REQUIRED WORK: Leave the pictures behind and reproduce every line of the listing exactly.
--- START ---
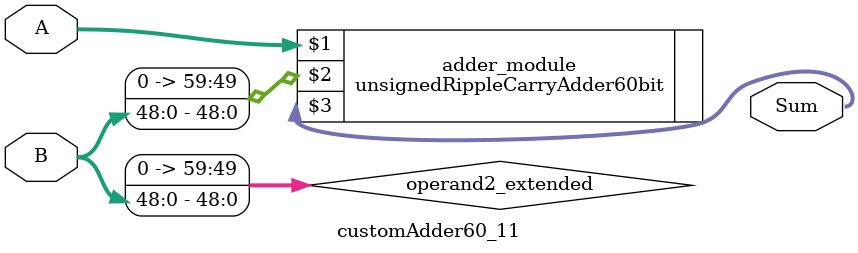
<source format=v>
module customAdder60_11(
                        input [59 : 0] A,
                        input [48 : 0] B,
                        
                        output [60 : 0] Sum
                );

        wire [59 : 0] operand2_extended;
        
        assign operand2_extended =  {11'b0, B};
        
        unsignedRippleCarryAdder60bit adder_module(
            A,
            operand2_extended,
            Sum
        );
        
        endmodule
        
</source>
--- END ---
ANSWER TO THE EXERCISE:
<source format=v>
module customAdder60_11(
                        input [59 : 0] A,
                        input [48 : 0] B,
                        
                        output [60 : 0] Sum
                );

        wire [59 : 0] operand2_extended;
        
        assign operand2_extended =  {11'b0, B};
        
        unsignedRippleCarryAdder60bit adder_module(
            A,
            operand2_extended,
            Sum
        );
        
        endmodule
        
</source>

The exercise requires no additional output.